Merger could result in €800,000 cuts to Roscommon health funding

Denis Naughten TD has expressed concerns over the merging of community health services in Roscommon and Galway following the appointment of a new “super-manager” to run all health services in the county, outside of Roscommon County Hospital.

This appointment means that Roscommon’s Primary Community and Continuing Care (PCCC) budget will now be controlled outside the county. This budget includes services such as Public Health Nurses, dental checks in primary school, speech therapy, physiotherapy, mental health services and the provision of long term residential care for our older people.

“While the theory behind the appointment of having one manager in charge across both counties may have some merit, the reality is far different,” stated Denis Naughten. “There is no doubt that this change in the management structure will have a significant impact on the delivery of services locally in County Roscommon.

“The reality is that whoever controls the budget controls the services that are provided within the community, and such a change would have a serious impact on the delivery of services locally in County Roscommon.

“The County Roscommon catchment population will form about one-fifth of the overall catchment of this new PCCC area and as a result the priority issues in Roscommon will be well down the list.”

Denis Naughten continued: “In relation to community health services, County Roscommon balanced its books up to the end of December causing serious hardship to some people relying on local health services, whereas the Galway service has run over budget by somewhere in the region of €4m.

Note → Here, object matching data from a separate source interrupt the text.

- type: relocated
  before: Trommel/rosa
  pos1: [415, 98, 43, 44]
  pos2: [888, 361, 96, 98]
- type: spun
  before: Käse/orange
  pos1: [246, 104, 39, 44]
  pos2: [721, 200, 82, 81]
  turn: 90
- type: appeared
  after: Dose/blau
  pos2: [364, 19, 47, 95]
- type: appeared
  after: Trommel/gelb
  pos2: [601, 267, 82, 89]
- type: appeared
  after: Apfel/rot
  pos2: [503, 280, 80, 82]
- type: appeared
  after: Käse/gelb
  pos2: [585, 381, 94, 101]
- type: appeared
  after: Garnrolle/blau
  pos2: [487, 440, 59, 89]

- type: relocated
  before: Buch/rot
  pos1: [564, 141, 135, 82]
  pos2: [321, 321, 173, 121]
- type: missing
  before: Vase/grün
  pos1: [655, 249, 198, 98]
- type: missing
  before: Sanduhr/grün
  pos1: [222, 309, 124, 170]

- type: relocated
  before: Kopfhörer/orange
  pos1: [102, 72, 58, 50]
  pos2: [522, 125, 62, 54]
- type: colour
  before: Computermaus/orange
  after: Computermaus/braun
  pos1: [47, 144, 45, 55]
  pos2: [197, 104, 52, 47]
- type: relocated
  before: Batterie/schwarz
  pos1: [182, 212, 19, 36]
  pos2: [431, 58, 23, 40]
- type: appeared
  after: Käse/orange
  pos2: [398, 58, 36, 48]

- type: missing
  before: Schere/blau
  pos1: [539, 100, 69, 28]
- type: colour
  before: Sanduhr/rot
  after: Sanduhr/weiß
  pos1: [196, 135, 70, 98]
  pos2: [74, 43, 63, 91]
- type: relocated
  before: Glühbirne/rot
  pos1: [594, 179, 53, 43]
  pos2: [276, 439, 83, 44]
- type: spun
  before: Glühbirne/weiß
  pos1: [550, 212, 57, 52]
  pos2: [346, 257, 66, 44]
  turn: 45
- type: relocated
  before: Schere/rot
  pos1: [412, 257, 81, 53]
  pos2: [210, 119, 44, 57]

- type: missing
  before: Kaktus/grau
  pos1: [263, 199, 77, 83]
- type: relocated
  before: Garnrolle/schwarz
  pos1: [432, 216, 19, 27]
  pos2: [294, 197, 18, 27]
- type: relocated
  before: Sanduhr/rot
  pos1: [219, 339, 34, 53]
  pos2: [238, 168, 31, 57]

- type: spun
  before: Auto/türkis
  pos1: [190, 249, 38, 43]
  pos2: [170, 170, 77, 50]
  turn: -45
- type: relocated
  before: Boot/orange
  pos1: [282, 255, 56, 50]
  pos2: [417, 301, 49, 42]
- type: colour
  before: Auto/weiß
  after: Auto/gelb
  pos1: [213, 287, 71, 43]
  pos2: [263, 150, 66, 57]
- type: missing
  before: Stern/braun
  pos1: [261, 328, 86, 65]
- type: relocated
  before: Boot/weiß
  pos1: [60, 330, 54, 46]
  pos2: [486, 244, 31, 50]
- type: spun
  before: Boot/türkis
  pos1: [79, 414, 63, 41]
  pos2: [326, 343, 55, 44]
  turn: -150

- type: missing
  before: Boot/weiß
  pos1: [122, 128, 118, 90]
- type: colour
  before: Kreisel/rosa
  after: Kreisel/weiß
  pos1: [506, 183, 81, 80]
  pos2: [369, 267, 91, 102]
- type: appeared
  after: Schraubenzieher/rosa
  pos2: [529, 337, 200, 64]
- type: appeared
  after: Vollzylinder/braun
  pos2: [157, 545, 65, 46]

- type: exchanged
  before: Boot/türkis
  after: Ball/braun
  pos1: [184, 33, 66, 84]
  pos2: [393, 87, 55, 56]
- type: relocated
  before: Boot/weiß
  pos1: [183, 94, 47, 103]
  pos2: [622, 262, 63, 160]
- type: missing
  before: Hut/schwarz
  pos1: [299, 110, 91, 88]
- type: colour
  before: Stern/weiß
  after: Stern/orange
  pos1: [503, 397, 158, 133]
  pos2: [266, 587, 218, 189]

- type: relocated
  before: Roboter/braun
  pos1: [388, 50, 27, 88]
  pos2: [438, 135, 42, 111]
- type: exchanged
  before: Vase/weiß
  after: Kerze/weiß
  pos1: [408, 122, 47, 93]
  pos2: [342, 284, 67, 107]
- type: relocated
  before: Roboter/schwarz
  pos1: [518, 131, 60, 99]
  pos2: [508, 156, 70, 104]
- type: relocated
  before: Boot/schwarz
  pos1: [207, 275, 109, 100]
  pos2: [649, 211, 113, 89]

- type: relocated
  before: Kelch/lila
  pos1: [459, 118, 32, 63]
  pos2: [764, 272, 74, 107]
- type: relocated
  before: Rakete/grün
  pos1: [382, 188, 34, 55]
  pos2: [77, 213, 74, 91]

“Now from January 1st 2012, the new Galway/Roscommon community health service will start off the year in the red to the tune of €4m on top of additional health cuts to be announced by the HSE nationally. It is imperative that both the Roscommon and Galway budgets remain separate because by amalgamating both budgets it would allow Galway to be rewarded for overspending while Roscommon services – and therefore Roscommon people – could see an additional cut of up to €800,000 on the funding for local health services in 2012.

“I intend the take this matter up with the HSE & Health Minister when the Dáil returns later this week, seeking to ensure that at the very least both budgets remain separate. It is important to remind the public that this is the exact same procedure that was employed by the HSE in relation to Roscommon Hospital.

“Firstly, they appointed a manager for Roscommon and the Galway Hospitals, telling us that this would lead to a better service. Instead the funding to the hospital was cut and services withdrawn, including the vitally important A&E. The same people who devised that plan are still calling the shots, and this cannot improve the situation for the people of County Roscommon who rely on our health service.”